Citazione diretta a giudizio per bancarotta colposa, davanti al giudice monocratico di Arezzo, per 14 ex dirigenti e membri dell’ultimo cda di Banca Etruria. L’iniziativa è stata esercitata dalla procura di Arezzo per il reato di bancarotta colposa contestata per l’incarico di consulenze esterne date per cercare un partner per la banca aretina ma ritenute dai pm inutili e tali da aggravarne il crac. Tra i citati dalla procura anche Pierluigi Boschi.

Pierluigi Boschi, padre dell’ex ministro Maria Elena, che fu membro di quel cda, stavolta finirebbe a processo per la prima volta nell’intera vicenda Etruria. A ottobre, infatti, una sua posizione è stata archiviata nel filone relativo alla mancata fusione di Etruria con Popolare Vicenza. Per lui e altri imputati il gip non ravvisa l’integrazione del reato di bancarotta circa la valutazione di un’eventuale fusione tra le due banche. A febbraio 2019 Boschi era inoltre stato archiviato, sempre con altri indagati, dal filone di falso in prospetto riguardo a comunicazioni date ai risparmiatori per sottoscrivere alcuni prodotti.
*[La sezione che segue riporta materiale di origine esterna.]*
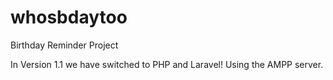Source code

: # whosbdaytoo
Birthday Reminder Project

In Version 1.1 we have switched to PHP and Laravel! Using the AMPP server.
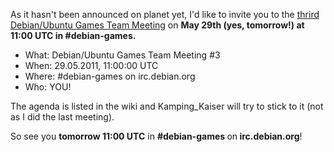 <html><body><p>As it hasn't been announced on planet yet, I'd like to invite you to the <a href="http://wiki.debian.org/Games/Meetings/2011-05-29">thrird Debian/Ubuntu Games Team Meeting</a> on <strong>May 29th (yes, tomorrow!) at 11:00 UTC in #debian-games.</strong>

</p><div>

<ul>

<li>What: Debian/Ubuntu Games Team Meeting #3</li>

<li>When: 29.05.2011, 11:00:00 UTC</li>

<li>Where: #debian-games on irc.deb﻿ian.org</li>

<li>Who: YOU!</li>

</ul>

The agenda is listed in the wiki and Kamping_Kaiser will try to stick to it (not as I did the last meeting).

So see you <strong>tomorrow 11:00 UTC</strong> in <strong>#debian-games </strong>on<strong> irc.debian.org</strong>!

</div>

 </body></html>
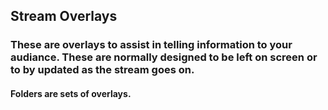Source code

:## Stream Overlays

### These are overlays to assist in telling information to your audiance. These are normally designed to be left on screen or to by updated as the stream goes on.


#### Folders are sets of overlays.
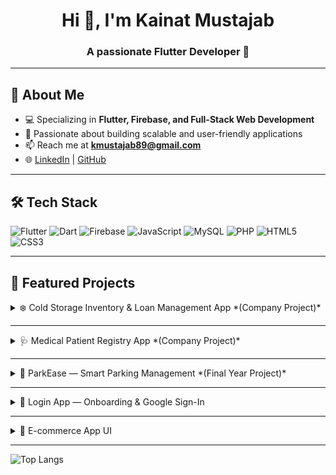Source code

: <!-- Header -->
<h1 align="center">Hi 👋, I'm Kainat Mustajab</h1>
<h3 align="center">A passionate Flutter Developer 🚀</h3>

---

## 🌟 About Me
- 💻 Specializing in **Flutter, Firebase, and Full-Stack Web Development**  
- 📱 Passionate about building scalable and user-friendly applications  
- 📫 Reach me at **kmustajab89@gmail.com**  
- 🌐 [LinkedIn](https://www.linkedin.com/in/kainat-m-1b28b72a7/) | [GitHub](https://github.com/kmustajabjava)

---

## 🛠 Tech Stack
![Flutter](https://img.shields.io/badge/Flutter-02569B?style=for-the-badge&logo=flutter&logoColor=white)
![Dart](https://img.shields.io/badge/Dart-0175C2?style=for-the-badge&logo=dart&logoColor=white)
![Firebase](https://img.shields.io/badge/Firebase-ffca28?style=for-the-badge&logo=firebase&logoColor=black)
![JavaScript](https://img.shields.io/badge/JavaScript-F7E017?style=for-the-badge&logo=javascript&logoColor=black)
![MySQL](https://img.shields.io/badge/MySQL-00618A?style=for-the-badge&logo=mysql&logoColor=white)
![PHP](https://img.shields.io/badge/PHP-777BB4?style=for-the-badge&logo=php&logoColor=white)
![HTML5](https://img.shields.io/badge/HTML5-E34C26?style=for-the-badge&logo=html5&logoColor=white)
![CSS3](https://img.shields.io/badge/CSS3-264DE4?style=for-the-badge&logo=css3&logoColor=white)

---

## 📂 Featured Projects

<details>
<summary>❄️ Cold Storage Inventory & Loan Management App *(Company Project)*</summary>
<br>

A mobile app for inventory management, loan tracking, and payment handling in cold storage facilities.  
- Role-based authentication with localization (English/Urdu)  
- SSL integration for secure API communication  
- Dynamic forms & multilingual support  

**Tech Stack:** Flutter, Dart, GetX, Dio, REST APIs, Android Studio  

**📷 Screenshots:**  
<p align="center">
  <img src="images/cold1.jpg" width="200" />
  <img src="images/cold2.jpg" width="200" />
  <img src="images/cold3.jpg" width="200" />
  <img src="images/cold4.jpg" width="200" />
</p>

</details>

---

<details>
<summary>🩺 Medical Patient Registry App *(Company Project)*</summary>
<br>

A medical registry app for managing patient data, enabling file uploads, image compression, and Excel report generation.  
- Image compression using Dart isolates for optimized uploads  
- REST API integration with custom error handling  
- File handling with MethodChannel & Android MediaStore  

**Tech Stack:** Flutter, Dart, GetX, Dio, REST APIs, Android Studio  

**📷 Screenshots:**  
<p align="center">
  <img src="images/med1.jpg" width="200" />
  <img src="images/med2.jpg" width="200" />
  <img src="images/med3.jpg" width="200" />
</p>

</details>

---

<details>
<summary>🚗 ParkEase — Smart Parking Management *(Final Year Project)*</summary>
<br>

A smart parking management app with separate customer & admin panels.  
- Slot availability checking & booking based on time/type (shaded/unshaded)  
- Real-time slot management with GetX  
- Payment calculation based on duration 

**Tech Stack:** Flutter, Dart, Firebase, Firestore, GetX, Google Maps API, Android Studio  

**🎥 Demo + Screenshots:**  
<p align="center">
  <img src="images/park-demo.gif" width="200" />
  <img src="images/park1.jpg" width="200" />
  <img src="images/park2.jpg" width="200" />
  <img src="images/park3.jpg" width="200" />
  <img src="images/park4.jpg" width="200" />
</p>

</details>

---

<details>
<summary>🔐 Login App — Onboarding & Google Sign-In</summary>
<br>

A simple onboarding & authentication app with animations.  
- Firebase Authentication  
- Google Sign-In integration  
- Animated onboarding screens  

**Tech Stack:** Flutter, Dart, Firebase Auth, Google Sign-In, Android Studio  

**🎥 Demo + Screenshots:**  
<p align="center">
  <img src="images/login-demo.gif" width="200" />
  <img src="images/login1.jpg" width="200" />
  <img src="images/login2.jpg" width="200" />
  <img src="images/login3.jpg" width="200" />
  <img src="images/login4.jpg" width="200" />
</p>

</details>

---

<details>
<summary>🛒 E-commerce App UI</summary>
<br>

UI design for a modern e-commerce mobile app.  
- Product listing pages  
- Product detail view  
- Add-to-cart mockup  

**Tech Stack:** Flutter, Dart, GetX, Android Studio  

**🎥 Demo + Screenshots:**  
<p align="center">
  <img src="images/ecom-demo.gif" width="200" />
  <img src="images/ecom1.jpg" width="200" />
  <img src="images/ecom2.jpg" width="200" />
  <img src="images/ecom3.jpg" width="200" />
  <img src="images/ecom4.jpg" width="200" />
</p>

</details>

---

![Top Langs](https://github-readme-stats.vercel.app/api/top-langs/?username=kmustajabjava&layout=compact&theme=tokyonight)
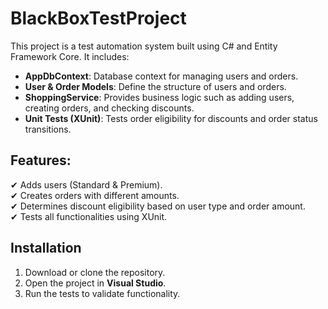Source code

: # BlackBoxTestProject


This project is a test automation system built using C# and Entity Framework Core.
It includes:
- **AppDbContext**: Database context for managing users and orders.
- **User & Order Models**: Define the structure of users and orders.
- **ShoppingService**: Provides business logic such as adding users, creating orders, and checking discounts.
- **Unit Tests (XUnit)**: Tests order eligibility for discounts and order status transitions.

## Features:
✔ Adds users (Standard & Premium).  
✔ Creates orders with different amounts.  
✔ Determines discount eligibility based on user type and order amount.  
✔ Tests all functionalities using XUnit.

## Installation
1. Download or clone the repository.
2. Open the project in **Visual Studio**.
3. Run the tests to validate functionality.
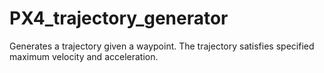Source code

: # PX4_trajectory_generator

Generates a trajectory given a waypoint. 
The trajectory satisfies specified maximum velocity and acceleration.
Invece, entro i primi di gennaio 2020 è attesa la decisione del gup Piergiorgio Ponticelli sul filone dedicato alla liquidazione da 700.000 euro data all’ex dg Luca Bronchi nel 2014: tra i 12 imputati che attendono c’è anche Boschi senior. Nella citazione diretta per i 14 la procura ipotizza la bancarotta colposa per superconsulenze fra cui 4 milioni di euro pagati per incarichi a grandi società (Mediobanca e Bain) e importanti studi legali (Grande Stevens a Torino e Zoppini a Roma).

Per la procura i 14 imputati citati a giudizio non avrebbero vigilato sulla redazione delle consulenze, che gli inquirenti ritengono in gran parte inutili e ripetitive, nonché tali da contribuire all’aggravamento del dissesto. In questo filone c’erano 17 indagati. Ai 14 per cui la procura ha esercitato la citazione diretta, si aggiungono l’ex presidente Lorenzo Rosi, l’ex dg Luca Bronchi e l’ex vicepresidente Alfredo Berni: ma questi tre, già coinvolti nel processo per bancarotta fraudolenta tuttora in corso (Rosi è imputato, Bronchi e Berni vi sono stati condannati in rito abbreviato), la procura non li ha citati essendo già contestati a loro in quel processo gli stessi fatti del filone consulenze. Il maxi-processo con 25 imputati riprenderà il 9 gennaio ad Arezzo.